El derecho a recurrir un fallo adverso ante un tribunal superior, imparcial e independiente es una de las garantías mínimas que conforman el debido proceso legal. Al respecto la Corte Interamericana de Derechos Humanos, considera que el derecho de recurrir del fallo es una garantía primordial que se debe respetar en el marco del debido proceso legal, en aras de permitir que una sentencia adversa pueda ser revisada por un juez o tribunal distinto y de superior jerarquía orgánica.
Nuestra Constitución Política del Estado, en su artículo 180 parágrafo II reconoce y garantiza el derecho a la impugnación, de igual manera lo hacen los tratados internacionales que integran el bloque Constitucional, así, por ejemplo, el artículo 8 de la Declaración Universal de Derechos Humanos, el artículo 25 de la Convención Americana Sobre Derechos Humanos De San José De Costa Rica.
Cuando existe alguna duda acerca de las condiciones en que debe entenderse o ejercerse un derecho fundamental, los tribunales deben inclinarse por la interpretación que mejor favorezca al contenido y a la protección de los derechos. Esta opción responde al principio pro homine, según el cual corresponde interpretar una regla concerniente a un derecho fundamental del modo más favorable para la persona, es decir, para el destinatario de la protección, en otras palabras el juzgador ha de preferir siempre la interpretación que más optimice un derecho fundamental.

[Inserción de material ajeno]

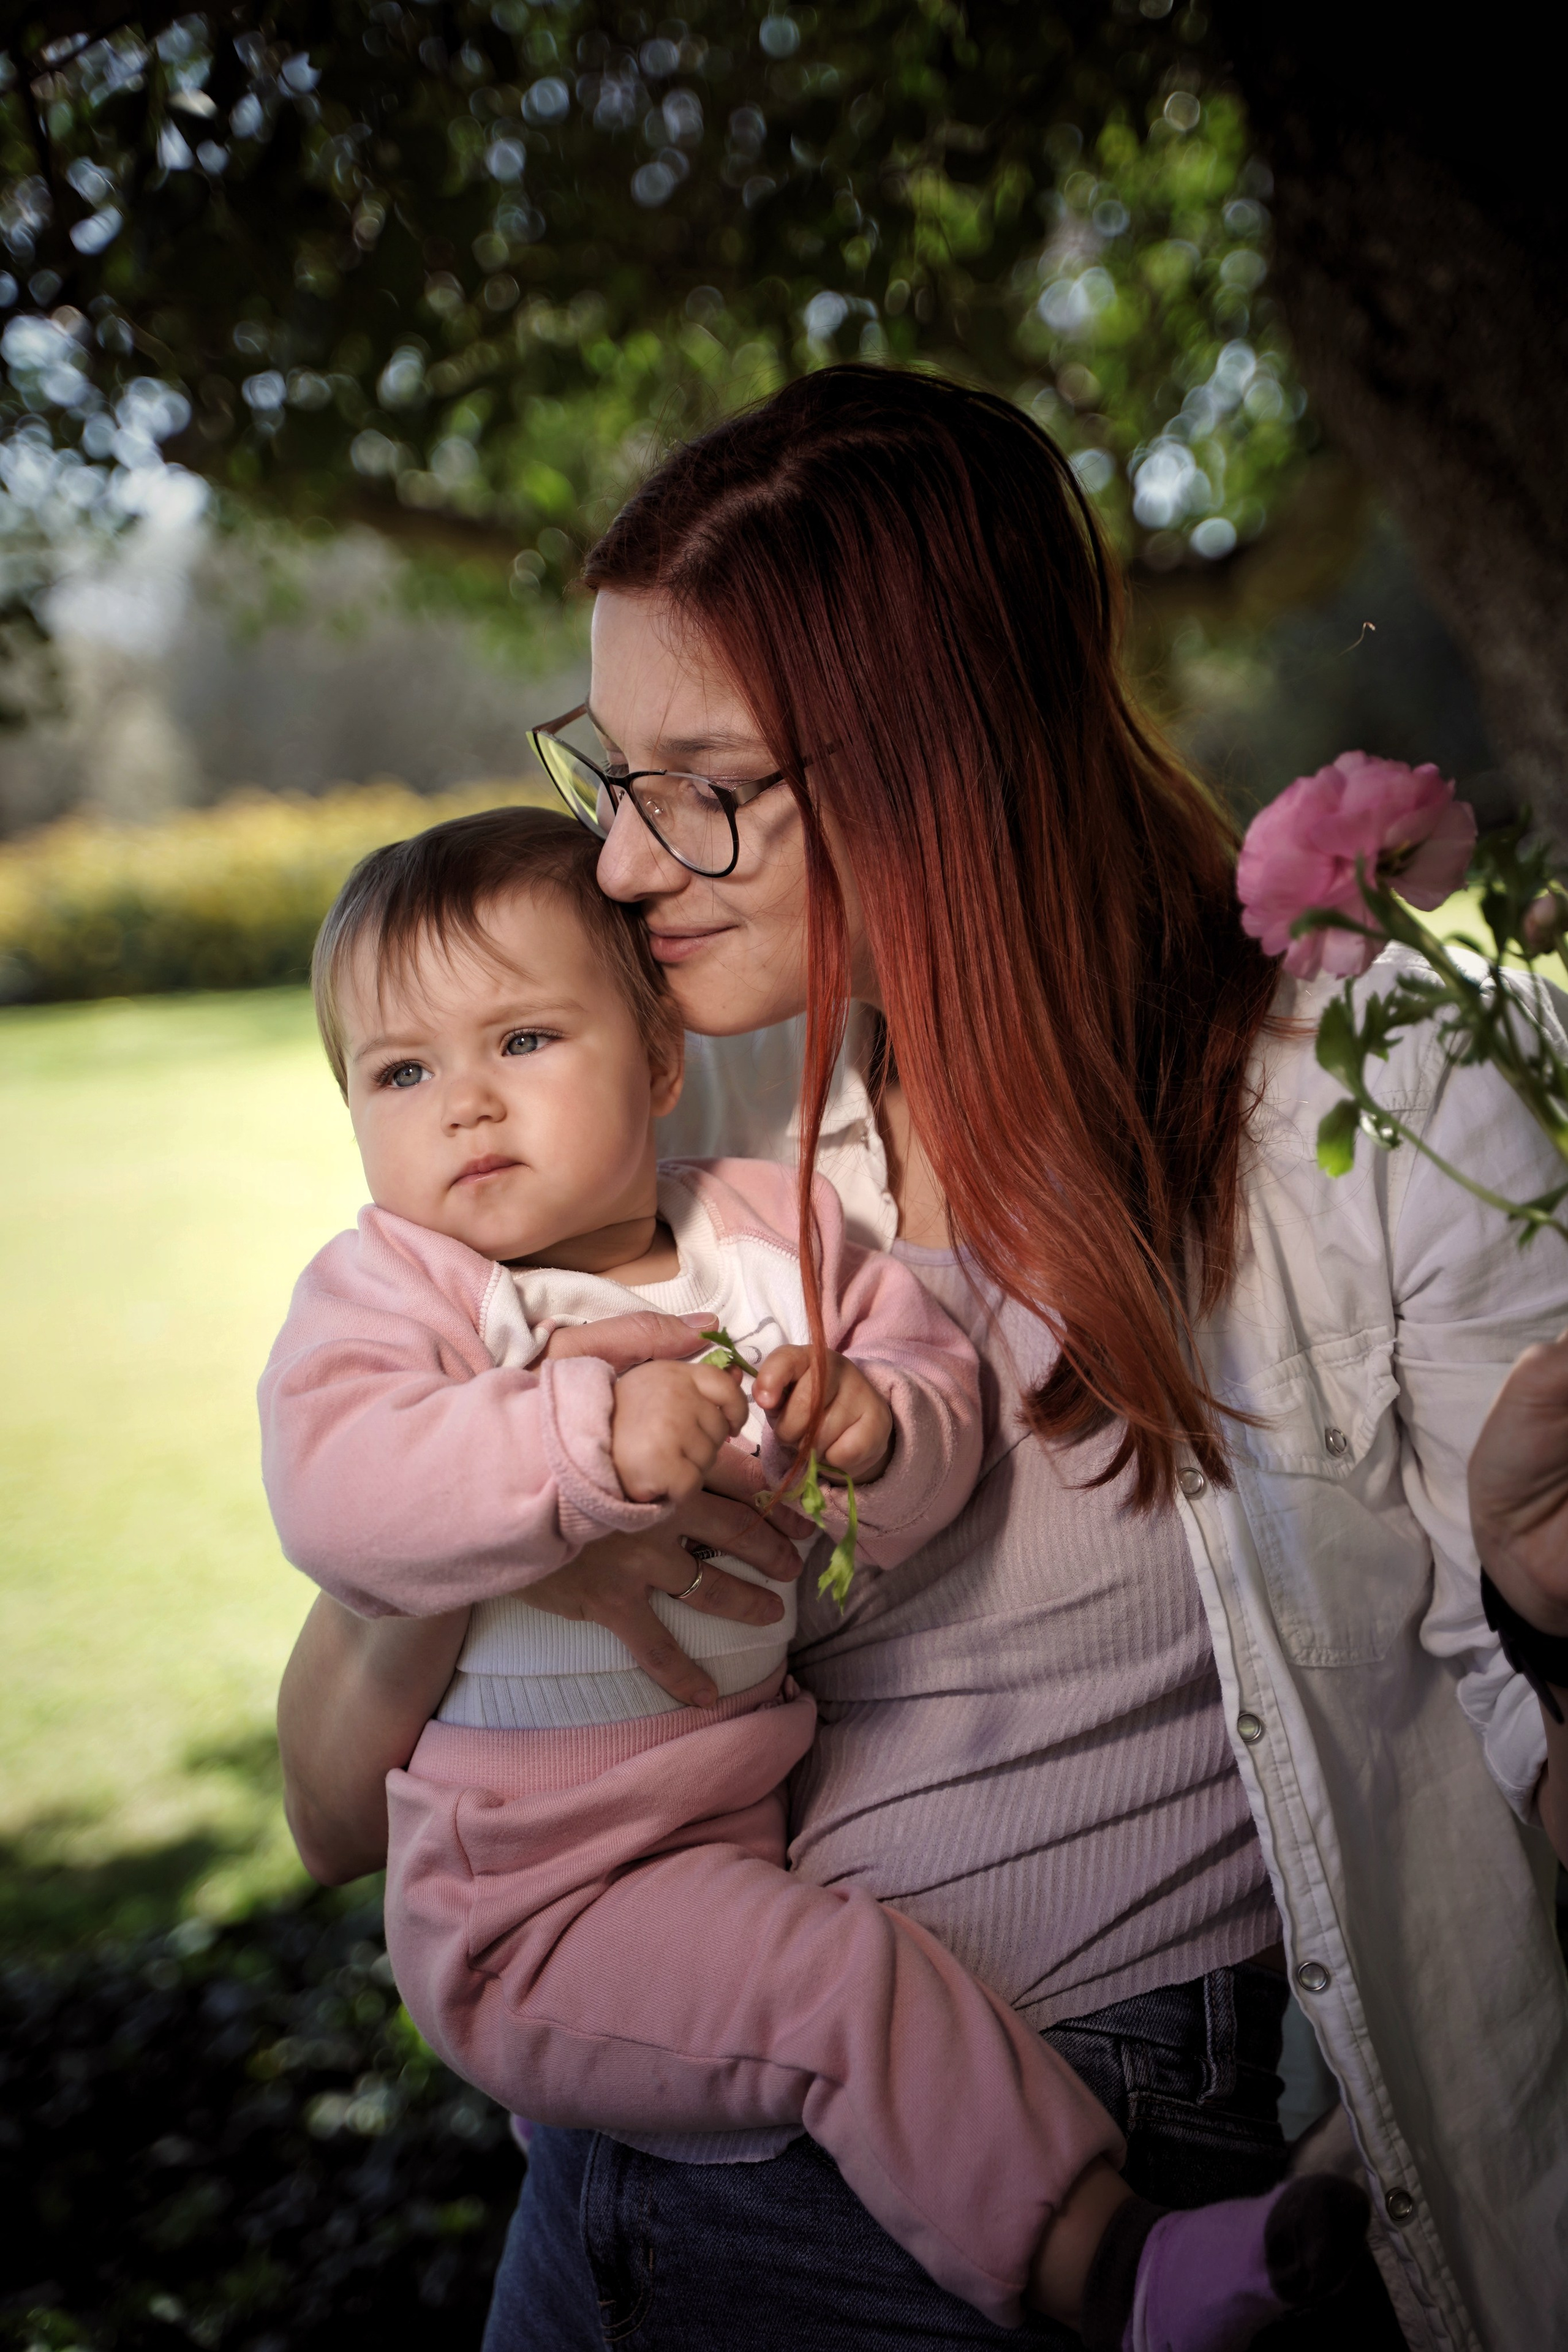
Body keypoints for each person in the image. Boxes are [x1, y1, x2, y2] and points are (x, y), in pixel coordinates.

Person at [276, 366, 1568, 2352]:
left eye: (700, 785)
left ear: (934, 760)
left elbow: (1527, 1764)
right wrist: (515, 1543)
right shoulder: (724, 1132)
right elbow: (334, 1807)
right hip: (629, 2136)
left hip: (1043, 2155)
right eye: (608, 773)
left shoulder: (1363, 1102)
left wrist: (1553, 1622)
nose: (618, 866)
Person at [262, 803, 1371, 2352]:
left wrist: (873, 1430)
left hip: (723, 1834)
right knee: (840, 1989)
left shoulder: (760, 1224)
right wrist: (583, 1444)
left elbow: (927, 1395)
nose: (465, 1106)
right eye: (399, 1073)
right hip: (529, 1888)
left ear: (658, 1065)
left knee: (821, 1985)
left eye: (521, 1041)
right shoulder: (405, 1291)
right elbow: (337, 1494)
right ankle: (1111, 2273)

Para el autor Bidart Campos, en términos generales este principio indica que el intérprete ha de seleccionar y aplicar la norma que en cada caso resulte más favorable para la persona humana, para su libertad, para el ejercicio de sus derechos, cualquiera sea la fuente que la suministre, ya sea interna o internacional. En efecto se trata de un criterio hermenéutico que informa todo el derecho de los derechos fundamentales, en virtud del cual, se debe acudir a la norma más amplia, o a la interpretación más extensiva, cuando esté en juego el ejercicio de un derecho fundamental, e inversamente, se debe acudir a la norma o interpretación más restringida cuando se trate de establecer restricciones al ejercicio de esos derechos.

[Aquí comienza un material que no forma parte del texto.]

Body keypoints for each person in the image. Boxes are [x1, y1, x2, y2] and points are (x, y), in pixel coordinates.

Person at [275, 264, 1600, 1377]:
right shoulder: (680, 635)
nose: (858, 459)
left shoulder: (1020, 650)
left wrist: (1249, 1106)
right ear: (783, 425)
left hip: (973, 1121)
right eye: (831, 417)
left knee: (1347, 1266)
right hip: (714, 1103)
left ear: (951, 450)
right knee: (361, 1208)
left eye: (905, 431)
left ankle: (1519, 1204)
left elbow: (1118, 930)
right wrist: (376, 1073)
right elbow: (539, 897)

En el ámbito procesal, se configura el principio favor actionis o pro actione, según el cual se impone a los juzgadores la exigencia de interpretar los requisitos y presupuestos procesales en el sentido más favorable a la plena efectividad del derecho a obtener una resolución válida sobre el fondo de la pretensión, de tal forma que los presupuestos procesales y los requisitos formales se interpreten y apliquen de modo flexible, atendiendo siempre a la finalidad del acto, de tal forma que el incumplimiento de estos no conlleve consecuencias desproporcionadas o excesivamente gravosas o perjudiciales.
Que sobre la nulidad procesal dictaminada por el Tribunal Ad quem, es necesario también realizar las siguientes consideraciones normativas y conceptuales para la problemática planteada:
Empezamos señalando que, de manera general, “proceso” es un conjunto sistematizado de actos concatenados entre sí, que se desenvuelven progresivamente con el objeto de llegar a una Sentencia. Al efecto, la ley procesal configura toda una arquitectura de proceso, detallando patrones de los actos a desarrollarse que servirán de modelo en un proceso dado, por lo que, a priori la ley concibe un presupuesto válido de actos procesales ejecutados de manera regular produciendo el efecto requerido que permite llegar a Sentencia.